Repeat exactly, and only, the lines from the line bearing "module gf180mcu_fd_sc_mcu7t5v0__clkinv_4( I, ZN, VDD, VSS" through the end of the material. Do not copy the pictures.
[Materials provided]
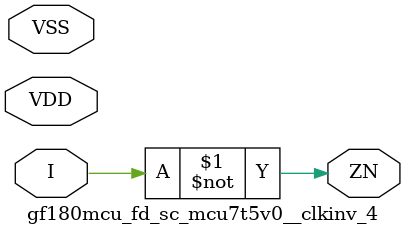
<source format=v>

module gf180mcu_fd_sc_mcu7t5v0__clkinv_4( I, ZN, VDD, VSS );
input I;
inout VDD, VSS;
output ZN;

	not MGM_BG_0( ZN, I );

endmodule

</source>
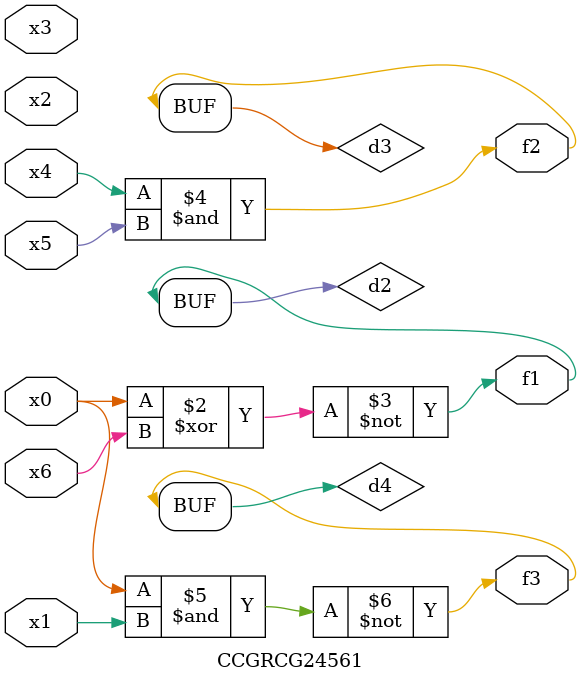
<source format=v>
module CCGRCG24561(
	input x0, x1, x2, x3, x4, x5, x6,
	output f1, f2, f3
);

	wire d1, d2, d3, d4;

	nor (d1, x0);
	xnor (d2, x0, x6);
	and (d3, x4, x5);
	nand (d4, x0, x1);
	assign f1 = d2;
	assign f2 = d3;
	assign f3 = d4;
endmodule

</source>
[/Materials provided]
**Reply to the exercise**
module gf180mcu_fd_sc_mcu7t5v0__clkinv_4( I, ZN, VDD, VSS );
input I;
inout VDD, VSS;
output ZN;

	not MGM_BG_0( ZN, I );

endmodule

</source>
<source format=v>
module CCGRCG24561(
	input x0, x1, x2, x3, x4, x5, x6,
	output f1, f2, f3
);

	wire d1, d2, d3, d4;

	nor (d1, x0);
	xnor (d2, x0, x6);
	and (d3, x4, x5);
	nand (d4, x0, x1);
	assign f1 = d2;
	assign f2 = d3;
	assign f3 = d4;
endmodule

</source>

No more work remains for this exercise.